What the task asks
Please find all lines containing "center" in the listing below and copy them.

Data provided
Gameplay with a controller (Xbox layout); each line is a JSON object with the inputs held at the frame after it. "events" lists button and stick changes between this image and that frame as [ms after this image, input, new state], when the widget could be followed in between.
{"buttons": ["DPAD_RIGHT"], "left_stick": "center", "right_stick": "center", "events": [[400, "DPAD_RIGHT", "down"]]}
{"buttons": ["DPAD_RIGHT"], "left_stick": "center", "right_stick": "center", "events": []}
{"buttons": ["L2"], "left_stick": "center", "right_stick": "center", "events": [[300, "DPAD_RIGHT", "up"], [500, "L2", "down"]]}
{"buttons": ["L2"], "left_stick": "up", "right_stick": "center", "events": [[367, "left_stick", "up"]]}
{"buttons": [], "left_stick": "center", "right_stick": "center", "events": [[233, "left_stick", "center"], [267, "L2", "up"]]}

Output for this exercise
{"buttons": ["DPAD_RIGHT"], "left_stick": "center", "right_stick": "center", "events": [[400, "DPAD_RIGHT", "down"]]}
{"buttons": ["DPAD_RIGHT"], "left_stick": "center", "right_stick": "center", "events": []}
{"buttons": ["L2"], "left_stick": "center", "right_stick": "center", "events": [[300, "DPAD_RIGHT", "up"], [500, "L2", "down"]]}
{"buttons": ["L2"], "left_stick": "up", "right_stick": "center", "events": [[367, "left_stick", "up"]]}
{"buttons": [], "left_stick": "center", "right_stick": "center", "events": [[233, "left_stick", "center"], [267, "L2", "up"]]}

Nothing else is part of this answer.